Hoy voy a masacrarte —Cao Chusheng balanceó su garrote de madera bien alto y lo bajó con fuerza, haciendo que Han Yungang gritara pidiendo misericordia.

No pasó mucho tiempo antes de que Han Yungang quedara molido a golpes, acurrucado en el suelo, inmóvil.

Esta vez, sin una palabra de Zhang Xiaobei, Cao Chusheng agarró un garrote de madera con una mano y sujetó el cuello de Han Yungang con la otra, metiéndolo completamente en un tanque de agua sucia.

—¡Bastardo, veamos qué tan duro eres ahora!

—Cao Chusheng se paró junto al tanque de agua sucia, blandiendo el garrote, jugando a golpear topos.

En un abrir y cerrar de ojos, la cabeza de Han Yungang había brotado diecisiete o dieciocho pequeñas “cabezas”.

—Abuelo…

Me equivoqué, realmente me equivoqué, no me atreveré a hacerlo de nuevo —suplicó Han Yungang miserablemente, agarrándose la cabeza, y solo entonces se detuvo Cao Chusheng.

—Tráelo aquí.

Al oír hablar a Zhang Xiaobei, Cao Chusheng, sosteniendo el garrote, arrastró a Han Yungang hacia Zhang Xiaobei como a un prisionero.

—Hijo de puta, ¿sabes qué hacer cuando ves al jefe, verdad?

—dijo Cao Chusheng, y le dio una feroz bofetada en la parte posterior de la cabeza a Han Yungang—.

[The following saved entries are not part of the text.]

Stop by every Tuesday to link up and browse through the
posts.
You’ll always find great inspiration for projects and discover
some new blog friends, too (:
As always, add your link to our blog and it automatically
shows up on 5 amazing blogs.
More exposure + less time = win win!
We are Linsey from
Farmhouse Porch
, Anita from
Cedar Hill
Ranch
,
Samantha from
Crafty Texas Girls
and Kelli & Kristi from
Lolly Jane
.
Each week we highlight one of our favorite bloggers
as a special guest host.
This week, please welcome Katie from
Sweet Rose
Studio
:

Ahora arrodíllate ante mi jefe inmediatamente.

A estas alturas, Han Yungang había perdido toda su arrogancia anterior, desplomándose de rodillas frente a Zhang Xiaobei.

Los espectadores escondidos a la distancia quedaron atónitos; nunca esperaron que el siempre arrogante y dominante Jefe Han recibiera su merecido hoy.

¡Parecía que un matón necesitaba a otro matón para someterlo!

—Jefe Han, ¿cómo planeas resolver nuestro asunto?

—El tono de Zhang Xiaobei era suave, pero a los oídos de Han Yungang, era tan severo como el juicio del Segador.

—Jefe, no es mi culpa, fue todo Liu Mazi causando problemas, diciendo que usted estaba perturbando el orden del mercado, coaccionando ventas e incluso extorsionando en público.

Por eso traje a mis muchachos para verificar.

Es mi culpa por ser ciego y no reconocer al Monte Tai.

Zhang Xiaobei sonrió, así que era eso.

—Dejemos el asunto de Liu Mazi a un lado por el momento y tratemos primero el problema entre nosotros.

—Jefe, usted diga, cómo quiere resolverlo, haremos lo que diga —Han Yungang fue muy solícito.

—Tengo muchos pescados, así que…

Antes de que Zhang Xiaobei pudiera terminar, Han Yungang se arrastró ansiosamente unos pasos hacia adelante.

—No hay problema, no importa cuántos pescados tenga su persona, solo envíelos aquí, con los hermanos presentes, garantizamos manejarlos perfectamente para usted.

Zhang Xiaobei inicialmente había tenido la intención de hacer que este tipo le abriera un camino para vender pescado gratis en el mercado de mariscos.

Pero no esperaba que el tipo estuviera tan ansioso por complacerlo.

¡Si la carne se entregaba voluntariamente a su boca, ¿por qué no comerla!

—Entonces sobre el precio…

—Jefe, vamos a mantener el precio que sugirió anteriormente, treinta yuan por pescado, cómo…

Antes de que Han Yungang pudiera terminar, Cao Chusheng lo abofeteó viciosamente en la mejilla izquierda.

—¿Qué?

¿Qué dijiste?

Dilo de nuevo, ¿cuánto?

No te escuché claramente, dilo de nuevo.

Han Yungang había estado por ahí durante más de una década, y por supuesto, entendió lo que Cao Chusheng quería decir.

—No, jefe, no se enoje, me equivoqué.

No son treinta yuan por pescado, son cincuenta yuan, y si su persona no está satisfecha, cien yuan también es posible.

Esté tranquilo, los hermanos definitivamente arreglarán todo perfectamente para usted.

Viendo a Han Yungang tan complaciente, Cao Chusheng no pudo evitar sentirse un poco presumido.

«¡Maldita sea, resulta que estos tipos duros de la ciudad no son tan malos como pensaba!»
Pero sentado en los escalones, el rostro de Zhang Xiaobei no mostraba señal de placer.

¿De las palabras de Han Yungang, había captado algo?